No vi a los Carasucias, pero me asombré con el final de la vigencia goleadora de Sanfilippo y con los 60 goles del Gringo Scotta en 1975; lagrimeé con el relato de Osvaldo Soriano cuando contaba la historia del descenso telefónico desde el exilio, y me conmoví con el orgullo sanlorencista que llenó cada estadio en el ascenso, un equipo que se armó en la B y que sólo fue superado cuando volvió a Primera por un Independiente maravilloso. En esa línea, aunque con bastante menos fútbol, los 80 concluyeron con el equipo de Walter Perazzo, al que Víctor Hugo bautizó como los auténticos Forzosos de Almagro.
Casi no tiene sentido que siga escribiendo ni sobre el campeón de 1995, que usted vio, ni sobre el maravilloso equipo del ’46, al que pude espiar en un par de cintas con imágenes y goles de la increíble gira por Europa.
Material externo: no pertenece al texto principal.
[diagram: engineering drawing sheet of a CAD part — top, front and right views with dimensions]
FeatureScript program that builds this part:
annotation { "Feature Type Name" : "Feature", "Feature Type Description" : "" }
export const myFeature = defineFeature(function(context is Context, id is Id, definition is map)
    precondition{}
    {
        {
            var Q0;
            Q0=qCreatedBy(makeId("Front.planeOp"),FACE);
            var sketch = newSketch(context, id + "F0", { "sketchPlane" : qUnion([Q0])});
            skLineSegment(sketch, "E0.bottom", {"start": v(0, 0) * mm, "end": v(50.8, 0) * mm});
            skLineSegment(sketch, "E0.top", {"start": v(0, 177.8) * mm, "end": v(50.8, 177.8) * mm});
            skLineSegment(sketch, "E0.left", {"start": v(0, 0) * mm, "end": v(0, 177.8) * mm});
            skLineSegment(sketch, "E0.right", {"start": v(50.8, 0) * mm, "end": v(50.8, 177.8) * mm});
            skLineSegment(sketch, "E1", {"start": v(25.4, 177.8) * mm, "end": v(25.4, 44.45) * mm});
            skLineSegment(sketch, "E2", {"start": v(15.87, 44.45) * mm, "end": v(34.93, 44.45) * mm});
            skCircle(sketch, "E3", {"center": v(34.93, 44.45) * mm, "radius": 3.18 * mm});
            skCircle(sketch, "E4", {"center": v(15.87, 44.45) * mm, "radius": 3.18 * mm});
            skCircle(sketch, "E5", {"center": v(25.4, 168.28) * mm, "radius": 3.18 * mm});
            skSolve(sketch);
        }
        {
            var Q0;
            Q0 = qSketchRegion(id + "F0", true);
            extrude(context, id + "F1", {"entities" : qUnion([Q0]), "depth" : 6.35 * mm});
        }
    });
Pero a partir de esa curiosidad, hasta haber visto un par de los 4 goles que el Vasco Lángara le metió a River en su debut, me arrogo el derecho de sentirme apto para acompañar al Ciclón en su festejo. Apto por todo lo mencionado y porque soy un fervoroso defensor del concepto de club de barrio que, de alguna manera, aún hoy lo involucra.
Aquí es donde el presente me hace un poco de ruido. Vivimos en un país acostumbrado a que el Estado subsidie al ámbito privado hasta en las deudas imprudentes; un país que no nos da ni una sola muestra de haber sido cuidadoso, prolijo y decente en las privatizaciones. Y en ello se incluye no sólo a las joyas de la abuela sino a clubes de fútbol o federaciones deportivas, si se me permite la licencia de considerar público al patrimonio de un club –de los socios– o de una entidad que nuclea a un grupo de clubes. Cerca del final de la “gesta” menemista, un sector del periodismo futbolero pretendió convencernos de las bondades de las privatizaciones y los gerenciamientos en el deporte, postura absolutamente coherente con el color político de la época al cual representaron. Asi surgió Blanquiceleste; así, L’Egalite se adueñó de los negocios más importantes de la Asociación Argentina de Tenis –curiosamente, ambas empresas manejadas entonces por Fernando Marín–, así el Excel convirtió a Quilmes en otro de sus emprendimientos de empresa pobre con empresario rico.
Hoy, sin correr el riesgo del escarnio público, casi todos los clubes de primera división –en realidad, no se me ocurre ninguno al cual sacar de la bolsa– tienen una importante porción de su patrimonio futbolístico comprometido en manos de los mal denominados grupos inversores que no son más que señores que se unen para ganar plata fácil y rápida con la materia prima de sociedades civiles, muchas veces poniendo su nombre a operaciones que benefician a dirigentes de esas mismas entidades.
Y San Lorenzo no es sino una muestra más –y bastante destacada– de este esquema siniestro. Larga vida, gloria y muchas Libertadores para el Ciclón centenario. También, un poco de lucidez e hidalguía para quienes se animen a cuidarlo de las termitas.